3LC Python Package Version 2.6#


Enhancements and Fixes#

  • [12974] Catch mistakes with using collect_metrics with a pytorch Dataset or DataLoader and give more helpful error messages

  • [12956] Fixed a bug where training on a Table after deleting rows would result in an error

  • [13005] Fixed a bug with indexing Run objects that could cause updates during training not to be picked up

  • [12971] Fixed an issue where the new “$..” syntax for aliases could fail to expand correctly in some cases


Enhancements and Fixes#

  • [12899] Fixed an issue where TableWriter state could be set incorrectly if an exception occurred during setup

  • [12948] Fixed a crash when serializing large tensors for Tables

  • [12949] Hide large tensors in the Dashboard by default for now since they are only represented by a URL to where they are stored

  • [12953] Fixed bug in reduce_embeddings_multiple_parameters



  • [12697] Added support for Torch tensors to SampleType

  • [12748] Made it possible for arbitrarily large tensors and numpy arrays to work with 3LC Table

    • This is done by creating two distinct SampleType classes for each tensor type, Small- and Large-

    • A SmallNumpyArray will function as the previously named NumpyArray. The array is converted into a list of lists (of lists, etc.) and stored in the rows of the table by value. This quickly becomes infeasible for even moderately large arrays.

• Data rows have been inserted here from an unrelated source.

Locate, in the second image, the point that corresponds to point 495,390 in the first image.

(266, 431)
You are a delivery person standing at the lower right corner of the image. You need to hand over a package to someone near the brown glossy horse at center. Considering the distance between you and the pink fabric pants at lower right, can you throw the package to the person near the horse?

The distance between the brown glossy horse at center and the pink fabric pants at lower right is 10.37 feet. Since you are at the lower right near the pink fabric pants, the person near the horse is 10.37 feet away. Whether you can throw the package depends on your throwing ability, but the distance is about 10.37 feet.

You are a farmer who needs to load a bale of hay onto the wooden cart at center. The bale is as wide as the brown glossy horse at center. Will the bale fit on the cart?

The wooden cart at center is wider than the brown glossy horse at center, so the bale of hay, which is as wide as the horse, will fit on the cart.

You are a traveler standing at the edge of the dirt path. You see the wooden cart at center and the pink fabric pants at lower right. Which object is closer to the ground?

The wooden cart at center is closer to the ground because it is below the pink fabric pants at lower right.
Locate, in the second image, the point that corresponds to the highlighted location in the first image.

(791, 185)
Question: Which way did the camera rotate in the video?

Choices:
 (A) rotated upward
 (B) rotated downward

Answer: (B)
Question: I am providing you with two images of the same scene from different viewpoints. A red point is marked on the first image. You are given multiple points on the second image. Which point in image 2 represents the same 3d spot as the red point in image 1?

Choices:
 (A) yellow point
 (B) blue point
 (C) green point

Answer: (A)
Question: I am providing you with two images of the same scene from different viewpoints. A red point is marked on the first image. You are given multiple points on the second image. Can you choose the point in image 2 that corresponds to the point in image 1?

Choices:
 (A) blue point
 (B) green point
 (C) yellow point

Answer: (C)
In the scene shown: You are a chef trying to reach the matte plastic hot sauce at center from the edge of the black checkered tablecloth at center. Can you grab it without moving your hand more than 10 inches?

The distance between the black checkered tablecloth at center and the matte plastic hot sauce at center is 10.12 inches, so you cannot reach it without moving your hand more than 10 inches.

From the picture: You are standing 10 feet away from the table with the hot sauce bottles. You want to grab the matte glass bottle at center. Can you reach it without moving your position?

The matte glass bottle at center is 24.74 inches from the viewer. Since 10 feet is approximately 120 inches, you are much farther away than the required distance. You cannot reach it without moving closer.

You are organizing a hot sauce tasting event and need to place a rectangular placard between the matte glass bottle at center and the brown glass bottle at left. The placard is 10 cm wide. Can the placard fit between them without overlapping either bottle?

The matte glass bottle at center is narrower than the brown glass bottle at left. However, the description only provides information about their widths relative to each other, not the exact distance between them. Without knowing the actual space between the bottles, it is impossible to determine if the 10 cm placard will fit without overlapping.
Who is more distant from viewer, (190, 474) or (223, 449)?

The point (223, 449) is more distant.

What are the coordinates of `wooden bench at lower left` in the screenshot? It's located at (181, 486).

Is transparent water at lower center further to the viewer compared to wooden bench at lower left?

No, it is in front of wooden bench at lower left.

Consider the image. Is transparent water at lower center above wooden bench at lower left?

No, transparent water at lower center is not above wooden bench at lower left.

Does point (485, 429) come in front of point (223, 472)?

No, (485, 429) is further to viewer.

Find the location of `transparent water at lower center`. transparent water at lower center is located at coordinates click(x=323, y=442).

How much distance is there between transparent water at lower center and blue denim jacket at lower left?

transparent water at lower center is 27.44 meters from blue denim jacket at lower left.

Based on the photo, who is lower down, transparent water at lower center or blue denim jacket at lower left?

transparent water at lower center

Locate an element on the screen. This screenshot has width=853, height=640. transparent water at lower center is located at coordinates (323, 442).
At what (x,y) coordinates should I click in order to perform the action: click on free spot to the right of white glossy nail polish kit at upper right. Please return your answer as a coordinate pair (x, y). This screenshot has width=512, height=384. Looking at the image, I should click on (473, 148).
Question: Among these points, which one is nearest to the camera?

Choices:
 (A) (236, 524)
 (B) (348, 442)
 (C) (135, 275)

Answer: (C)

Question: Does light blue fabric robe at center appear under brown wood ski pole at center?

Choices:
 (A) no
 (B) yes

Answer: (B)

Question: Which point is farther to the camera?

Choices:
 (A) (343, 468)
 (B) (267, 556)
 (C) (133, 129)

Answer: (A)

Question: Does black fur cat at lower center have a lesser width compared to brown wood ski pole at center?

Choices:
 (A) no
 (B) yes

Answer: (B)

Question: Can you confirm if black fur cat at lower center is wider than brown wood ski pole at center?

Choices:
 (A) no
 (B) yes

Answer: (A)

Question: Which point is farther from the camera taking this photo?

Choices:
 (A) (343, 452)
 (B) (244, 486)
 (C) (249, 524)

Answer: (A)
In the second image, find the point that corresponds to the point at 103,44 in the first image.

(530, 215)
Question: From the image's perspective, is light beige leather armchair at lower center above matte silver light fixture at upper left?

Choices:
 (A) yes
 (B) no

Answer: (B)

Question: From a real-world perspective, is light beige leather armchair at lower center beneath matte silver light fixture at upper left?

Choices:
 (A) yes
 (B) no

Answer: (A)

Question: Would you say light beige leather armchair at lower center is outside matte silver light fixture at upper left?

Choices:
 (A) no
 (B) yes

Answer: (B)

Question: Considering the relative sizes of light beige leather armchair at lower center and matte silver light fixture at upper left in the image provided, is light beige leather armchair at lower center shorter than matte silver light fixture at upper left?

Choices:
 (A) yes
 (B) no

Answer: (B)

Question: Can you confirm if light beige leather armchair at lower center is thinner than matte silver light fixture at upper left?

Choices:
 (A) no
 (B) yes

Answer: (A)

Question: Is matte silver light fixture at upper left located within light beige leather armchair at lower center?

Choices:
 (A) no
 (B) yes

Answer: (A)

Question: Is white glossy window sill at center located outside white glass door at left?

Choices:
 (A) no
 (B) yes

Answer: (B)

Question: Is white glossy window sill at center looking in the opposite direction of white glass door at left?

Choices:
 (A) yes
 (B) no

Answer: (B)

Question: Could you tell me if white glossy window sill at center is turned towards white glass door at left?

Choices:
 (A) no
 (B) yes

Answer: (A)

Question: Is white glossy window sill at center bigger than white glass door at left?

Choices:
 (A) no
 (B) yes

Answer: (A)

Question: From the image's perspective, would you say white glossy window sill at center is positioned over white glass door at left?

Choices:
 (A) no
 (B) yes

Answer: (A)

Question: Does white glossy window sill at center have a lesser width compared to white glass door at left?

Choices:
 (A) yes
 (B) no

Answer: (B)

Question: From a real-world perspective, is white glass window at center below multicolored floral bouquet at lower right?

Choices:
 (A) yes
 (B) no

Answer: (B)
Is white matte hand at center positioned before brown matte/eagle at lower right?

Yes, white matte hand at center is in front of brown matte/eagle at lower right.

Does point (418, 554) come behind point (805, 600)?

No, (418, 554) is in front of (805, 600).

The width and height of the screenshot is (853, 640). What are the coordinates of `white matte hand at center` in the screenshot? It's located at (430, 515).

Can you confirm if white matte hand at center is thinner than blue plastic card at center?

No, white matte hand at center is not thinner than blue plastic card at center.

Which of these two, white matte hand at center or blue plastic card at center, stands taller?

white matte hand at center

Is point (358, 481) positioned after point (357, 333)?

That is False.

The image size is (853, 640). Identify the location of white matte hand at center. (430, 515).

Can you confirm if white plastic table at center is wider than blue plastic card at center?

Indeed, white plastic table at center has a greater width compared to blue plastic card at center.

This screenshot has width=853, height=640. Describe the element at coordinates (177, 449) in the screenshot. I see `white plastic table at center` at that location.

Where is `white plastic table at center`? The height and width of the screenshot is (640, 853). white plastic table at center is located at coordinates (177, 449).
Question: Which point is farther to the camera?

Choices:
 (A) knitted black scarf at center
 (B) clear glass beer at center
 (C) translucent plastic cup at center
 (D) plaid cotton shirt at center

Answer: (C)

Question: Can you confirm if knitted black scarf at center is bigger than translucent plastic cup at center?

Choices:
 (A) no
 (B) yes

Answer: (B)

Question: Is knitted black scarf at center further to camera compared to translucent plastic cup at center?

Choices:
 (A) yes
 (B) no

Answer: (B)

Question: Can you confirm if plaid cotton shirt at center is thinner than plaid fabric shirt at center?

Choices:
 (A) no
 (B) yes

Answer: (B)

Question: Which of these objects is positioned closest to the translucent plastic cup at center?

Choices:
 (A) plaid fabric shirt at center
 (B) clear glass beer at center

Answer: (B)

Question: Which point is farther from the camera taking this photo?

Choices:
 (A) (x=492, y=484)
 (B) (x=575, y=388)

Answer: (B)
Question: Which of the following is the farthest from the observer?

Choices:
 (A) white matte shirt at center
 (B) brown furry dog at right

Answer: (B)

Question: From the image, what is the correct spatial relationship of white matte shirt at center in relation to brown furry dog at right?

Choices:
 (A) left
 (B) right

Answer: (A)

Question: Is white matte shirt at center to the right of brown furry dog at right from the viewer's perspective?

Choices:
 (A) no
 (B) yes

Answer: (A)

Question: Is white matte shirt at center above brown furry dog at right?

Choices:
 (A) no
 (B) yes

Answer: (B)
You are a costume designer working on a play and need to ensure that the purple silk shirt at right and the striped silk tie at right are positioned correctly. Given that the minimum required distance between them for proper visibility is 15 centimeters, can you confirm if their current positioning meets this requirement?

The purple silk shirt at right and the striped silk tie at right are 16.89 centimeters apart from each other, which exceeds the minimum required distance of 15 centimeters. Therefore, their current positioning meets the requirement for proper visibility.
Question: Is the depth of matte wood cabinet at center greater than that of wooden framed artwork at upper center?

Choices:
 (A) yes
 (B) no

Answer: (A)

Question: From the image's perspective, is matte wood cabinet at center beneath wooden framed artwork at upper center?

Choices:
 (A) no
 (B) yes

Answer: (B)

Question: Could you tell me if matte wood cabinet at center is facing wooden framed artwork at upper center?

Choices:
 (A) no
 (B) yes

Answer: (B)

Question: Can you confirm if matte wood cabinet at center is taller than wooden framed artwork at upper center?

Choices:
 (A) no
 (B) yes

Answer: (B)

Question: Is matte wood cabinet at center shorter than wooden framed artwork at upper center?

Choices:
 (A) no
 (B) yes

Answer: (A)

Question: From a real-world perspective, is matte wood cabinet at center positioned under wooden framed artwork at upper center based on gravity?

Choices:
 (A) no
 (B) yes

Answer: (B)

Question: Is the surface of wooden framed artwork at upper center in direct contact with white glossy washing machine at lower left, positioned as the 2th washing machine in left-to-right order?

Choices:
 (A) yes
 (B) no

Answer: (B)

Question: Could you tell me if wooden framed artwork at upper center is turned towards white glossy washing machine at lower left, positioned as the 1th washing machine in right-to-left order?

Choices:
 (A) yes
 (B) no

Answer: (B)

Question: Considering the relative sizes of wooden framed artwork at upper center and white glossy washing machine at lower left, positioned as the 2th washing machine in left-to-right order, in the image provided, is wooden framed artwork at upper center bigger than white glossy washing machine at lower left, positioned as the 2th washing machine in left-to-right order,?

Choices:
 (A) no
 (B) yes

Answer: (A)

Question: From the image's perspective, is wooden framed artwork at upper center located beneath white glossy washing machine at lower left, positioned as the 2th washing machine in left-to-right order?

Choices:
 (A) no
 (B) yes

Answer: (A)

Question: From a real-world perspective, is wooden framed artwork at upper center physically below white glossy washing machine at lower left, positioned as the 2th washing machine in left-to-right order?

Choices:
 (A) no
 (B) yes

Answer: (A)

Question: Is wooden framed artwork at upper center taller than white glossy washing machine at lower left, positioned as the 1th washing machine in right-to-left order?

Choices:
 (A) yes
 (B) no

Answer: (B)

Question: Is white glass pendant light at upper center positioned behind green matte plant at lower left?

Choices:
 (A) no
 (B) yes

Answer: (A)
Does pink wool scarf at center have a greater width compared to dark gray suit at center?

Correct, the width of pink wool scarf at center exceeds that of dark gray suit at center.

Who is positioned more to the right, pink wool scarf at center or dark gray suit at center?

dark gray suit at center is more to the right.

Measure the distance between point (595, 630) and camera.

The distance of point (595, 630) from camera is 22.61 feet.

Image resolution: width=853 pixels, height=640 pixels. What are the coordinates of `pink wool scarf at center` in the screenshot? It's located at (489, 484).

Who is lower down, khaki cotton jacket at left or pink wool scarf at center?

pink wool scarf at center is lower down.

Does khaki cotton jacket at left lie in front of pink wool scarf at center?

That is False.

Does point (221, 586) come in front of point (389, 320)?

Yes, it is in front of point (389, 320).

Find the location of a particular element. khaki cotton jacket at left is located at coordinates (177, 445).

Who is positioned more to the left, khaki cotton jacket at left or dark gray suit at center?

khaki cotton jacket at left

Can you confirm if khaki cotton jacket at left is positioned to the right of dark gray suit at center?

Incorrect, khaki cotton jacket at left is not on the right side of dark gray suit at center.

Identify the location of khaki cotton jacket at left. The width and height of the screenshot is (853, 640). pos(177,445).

    • The new LargeNumpyArray serializes the array to a file in the bulk_data directory of the table, and places a reference to this file in the row of the table. When requesting the sample-view of that element, the array is loaded back into memory from disk. The values in these arrays won’t be visible or editable in the Dashboard, but looking at individual values in arrays with >1000 elements probably would not be very useful anyway.

  • [11203] Made it possible to delete rows altogether with an EditedTable, which can then be used to run training with those rows excluded from the dataset

  • [12740] Added Table.revision method that can take a tag, table_url, or table_name and return the relevant table

  • [12663] Made it possible to define aliases needed for a project within the project structure itself. This is useful in general, and in particular it will allow us to add public examples without requiring a new release of the Python package.

  • [12875] Made it possible to create a Table from a folder of images using Table.from_image_folder

Enhancements and Fixes#

  • [12313] Cache and re-use references to Dataloaders for metrics collection so that they do not have to be recreated for each worker thread, which caused a significant performance hit with using num_workers > 0 on Windows

  • [12528] Added an extra_columns argument to all Table.from_X methods that can be used to create schema for additional columns at table creation time

  • [12608] Made it possible to convert an inferred parquet schema to a 3LC schema when it contains a list of structs

  • [12291] Added average pooling flattening strategies for the embeddings metrics collector

  • [12603] Allow str argument (in addition to Url) as foreign_table_url in Run.reduce_embeddings_by_foreign_table_url

  • [12607] Do not add IOU to schema when compute_derived_metrics is False for bounding-box metrics collector

  • [12695] Make sure we don’t update modified time when checking if a directory is writable

  • [12698] When creating a new Table using the high-level from_X methods, if the specified table_url already exists, but that directory does not contain an object.3lc.json file, go ahead and delete the directory since it represents a malformed table that was never actually successfully created.

  • [12553] Infer device in example notebooks to support users on Mac (using mps) or without a GPU

  • [12692] Create a Run’s bulk-data folder on creation to avoid timing issues

  • [12735] Added shuffle argument to Table.create_sampler

  • [12774] Support YOLO YAML files without a path key in TableFromYolo

  • [12783] Made it so Url init raises on bad input

  • [12791] Lifted everything in tlc.client.utils up into the tlc namespace to make referencing contained types more convenient in e.g. the YOLO integration

  • [12776] Deprecated use of NumpyInt and NumpyFloat as SampleType, since a plain Int or Float works just as well

  • [12746] Fixed removal of columns that are deleted by override schema

  • [12665] Disable command palette for Object Service TUI since it is not intended to be used

  • [12837] Made it possible to reduce columns without the number role “nn_embedding”

  • [12837] Changed the default n_components for UMAP embeddings reduction to 2 since that is the default in the source umap package and it makes it consistent with pacmap

  • [12876] Make it possible to pass a single table to tlc.reduce_embeddings, and have it return a single table

Known Issues#

  • The tlc Python package does not detect, handle, or support NaN (Not-a-Number) values in tlc.Table, and their presence may lead to unpredictable behavior or inconsistencies within the system.